Der Regen war kräftiger geworden; inzwischen goss es regelrecht. Roger strich sich das nasse Haar aus den Augen und schüttelte sich wie ein Hund. Dabei versprühte er Tropfen aus der dicht gewebten Wolle von Rock und Plaid. Ein Schmutzstreifen zog sich über die Brust des grauen Rocks; er rieb mit der Hand darüber, doch es nützte nichts.

»Himmel, ich kann doch so nicht heiraten«, sagte er, um die Stimmung zwischen ihnen aufzuheitern. »Ich sehe ja wie ein Bettler aus.«

»Es ist noch nicht zu spät, weißt du«, sagte sie. Sie lächelte, doch ihre Neckerei klang ein wenig zaghaft. »Du könntest immer noch einen Rückzieher machen.«

»Es war schon zu spät für mich, als ich dich das erste Mal gesehen habe«, sagte er grimmig. »Außerdem«, fügte er mit hochgezogener Augenbraue hinzu, »würde dein Vater Hackfleisch aus mir machen, wenn ich sagen würde, ich hätte es mir anders überlegt.«

»Ha«, sagte sie, doch das verborgene Lächeln brach hervor und drückte ihr ein Grübchen in die Wange.

»Du gemeines Biest. Du hast Spaß an dieser Vorstellung!«

»Ja. Ich meine, nein.« Jetzt lachte sie wieder, und genau das wollte er. »Ich will nicht, dass er Hackfleisch aus dir macht. Es ist nur schön zu wissen, dass er es tun würde. Ein Vater sollte seine Kinder beschützen.« Sie lächelte ihn an und berührte ihn sacht mit der Puppe. »So wie du, Mr. MacKenzie.«

Bei diesen Worten wurde ihm eng ums Herz, als sei seine Weste geschrumpft. Dann folgte ein Hauch von Kälte, denn ihm fiel jetzt wieder ein, was er ihr erzählen musste.
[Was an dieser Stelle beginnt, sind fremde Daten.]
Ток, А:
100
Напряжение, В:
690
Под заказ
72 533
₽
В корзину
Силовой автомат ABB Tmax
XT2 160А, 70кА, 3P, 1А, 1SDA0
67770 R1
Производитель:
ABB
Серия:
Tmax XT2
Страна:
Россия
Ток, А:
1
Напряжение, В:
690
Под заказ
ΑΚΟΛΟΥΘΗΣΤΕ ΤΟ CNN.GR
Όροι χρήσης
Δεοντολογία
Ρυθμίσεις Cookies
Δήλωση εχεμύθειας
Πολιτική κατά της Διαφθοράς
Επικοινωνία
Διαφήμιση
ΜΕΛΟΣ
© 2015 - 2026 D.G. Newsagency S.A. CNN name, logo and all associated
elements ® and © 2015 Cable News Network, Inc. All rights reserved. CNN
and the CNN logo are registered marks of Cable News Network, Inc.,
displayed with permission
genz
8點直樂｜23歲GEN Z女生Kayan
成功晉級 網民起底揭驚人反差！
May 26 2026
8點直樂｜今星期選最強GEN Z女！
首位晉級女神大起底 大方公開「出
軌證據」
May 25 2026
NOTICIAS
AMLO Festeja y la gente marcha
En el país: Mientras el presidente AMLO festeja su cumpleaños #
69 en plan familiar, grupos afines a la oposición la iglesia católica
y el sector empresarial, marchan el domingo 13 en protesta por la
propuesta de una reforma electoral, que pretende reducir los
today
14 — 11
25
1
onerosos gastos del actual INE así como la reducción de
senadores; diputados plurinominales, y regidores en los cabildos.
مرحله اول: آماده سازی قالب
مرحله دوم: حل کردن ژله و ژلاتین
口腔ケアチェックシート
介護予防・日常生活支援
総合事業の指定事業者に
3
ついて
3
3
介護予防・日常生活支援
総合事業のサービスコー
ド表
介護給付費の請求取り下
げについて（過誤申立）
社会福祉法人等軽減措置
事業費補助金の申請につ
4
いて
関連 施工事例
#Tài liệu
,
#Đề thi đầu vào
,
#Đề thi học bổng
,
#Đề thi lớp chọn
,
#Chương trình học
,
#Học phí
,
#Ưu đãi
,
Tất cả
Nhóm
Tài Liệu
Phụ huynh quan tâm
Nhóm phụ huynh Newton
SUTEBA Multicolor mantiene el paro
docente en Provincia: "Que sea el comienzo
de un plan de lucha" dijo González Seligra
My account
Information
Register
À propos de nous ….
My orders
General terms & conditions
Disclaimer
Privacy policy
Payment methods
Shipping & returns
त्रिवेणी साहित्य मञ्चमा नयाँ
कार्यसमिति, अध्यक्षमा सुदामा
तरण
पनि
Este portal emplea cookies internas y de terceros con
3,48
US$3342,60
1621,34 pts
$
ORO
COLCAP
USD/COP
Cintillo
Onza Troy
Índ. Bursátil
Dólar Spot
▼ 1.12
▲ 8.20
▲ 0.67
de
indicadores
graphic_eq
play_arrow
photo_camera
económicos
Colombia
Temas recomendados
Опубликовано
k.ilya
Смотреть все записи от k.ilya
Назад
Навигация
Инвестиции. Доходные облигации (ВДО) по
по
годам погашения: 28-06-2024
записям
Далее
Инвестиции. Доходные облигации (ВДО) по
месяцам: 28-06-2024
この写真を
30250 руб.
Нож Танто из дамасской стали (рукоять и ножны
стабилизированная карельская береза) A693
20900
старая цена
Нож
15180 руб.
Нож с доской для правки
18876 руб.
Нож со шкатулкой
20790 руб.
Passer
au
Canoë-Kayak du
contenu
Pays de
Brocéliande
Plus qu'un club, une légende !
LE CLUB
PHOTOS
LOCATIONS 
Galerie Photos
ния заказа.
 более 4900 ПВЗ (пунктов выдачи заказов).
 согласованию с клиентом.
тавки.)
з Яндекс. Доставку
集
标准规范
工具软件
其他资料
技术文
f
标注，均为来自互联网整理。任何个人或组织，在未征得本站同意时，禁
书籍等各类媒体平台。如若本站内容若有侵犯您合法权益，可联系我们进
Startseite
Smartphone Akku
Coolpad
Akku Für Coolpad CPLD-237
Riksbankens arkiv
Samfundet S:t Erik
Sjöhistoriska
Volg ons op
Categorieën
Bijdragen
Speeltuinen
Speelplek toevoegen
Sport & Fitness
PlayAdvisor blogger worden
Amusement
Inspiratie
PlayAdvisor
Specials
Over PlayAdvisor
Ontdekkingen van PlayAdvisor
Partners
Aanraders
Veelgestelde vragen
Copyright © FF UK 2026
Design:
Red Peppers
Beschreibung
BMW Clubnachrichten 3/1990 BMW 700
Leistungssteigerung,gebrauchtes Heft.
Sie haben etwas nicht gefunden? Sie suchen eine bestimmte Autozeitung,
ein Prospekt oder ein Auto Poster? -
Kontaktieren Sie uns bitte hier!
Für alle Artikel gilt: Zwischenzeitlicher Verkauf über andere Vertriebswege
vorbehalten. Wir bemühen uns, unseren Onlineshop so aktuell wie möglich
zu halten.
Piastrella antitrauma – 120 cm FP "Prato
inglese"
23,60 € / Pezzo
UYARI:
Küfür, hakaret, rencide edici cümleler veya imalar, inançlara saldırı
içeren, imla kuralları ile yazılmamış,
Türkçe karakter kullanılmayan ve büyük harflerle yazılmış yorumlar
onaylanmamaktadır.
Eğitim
Jeder Vater hatte schließlich andere Vorstellungen davon, wie er seine Kinder am besten schützte, und er war sich nicht sicher, wie sie seine Worte aufnehmen würde.

Er nahm ihren Arm und zog sie aus dem Regen in den Schutz einer Gruppe von Hemlocktannen. Hier lag unter dem Dach der breit gefächerten Äste eine Schicht trockener, duftender Nadeln zu ihren Füßen.

»Komm und setz dich ein Weilchen zu mir, Mrs. Mac. Es ist nicht wichtig, aber es gibt da eine Kleinigkeit, die ich dir vor der Hochzeit noch erzählen wollte.« Er zog sie zu sich auf den verrottenden, mit rostfarbenen Flechten überzogenen Baumstamm, auf dem er sich niedergelassen hatte. Er räusperte sich und nahm den Faden seiner Geschichte auf.

»Als ich noch in Inverness war, bevor ich dir durch die Steine gefolgt bin, habe ich einige Zeit damit verbracht, die Papiere des Reverends durchzukramen, und bin dabei auf einen Brief gestoßen, den dein Vater geschrieben hat. Frank Randall, meine ich. Er spielt keine große Rolle – jetzt nicht mehr –, aber ich dachte … na ja, ich habe mir gedacht, es sollte vor der Hochzeit keine Geheimnisse zwischen uns geben. Ich habe deinem Vater gestern Abend davon erzählt. Also möchte ich es dir jetzt auch gern sagen.«

Ihre Hand lag warm in der seinen, doch ihre Finger versteiften sich bei seinen Worten, und zwischen ihren Augenbrauen bildete sich eine steile Falte, während sie ihm zuhörte.

»Noch einmal«, sagte sie, als er fertig war. »Sag das noch einmal.«

Gehorsam wiederholte er den Wortlaut des Briefes, den er auswendig gelernt hatte. Wie er ihn am Abend zuvor schon einmal wiedergegeben hatte, vor Jamie Fraser.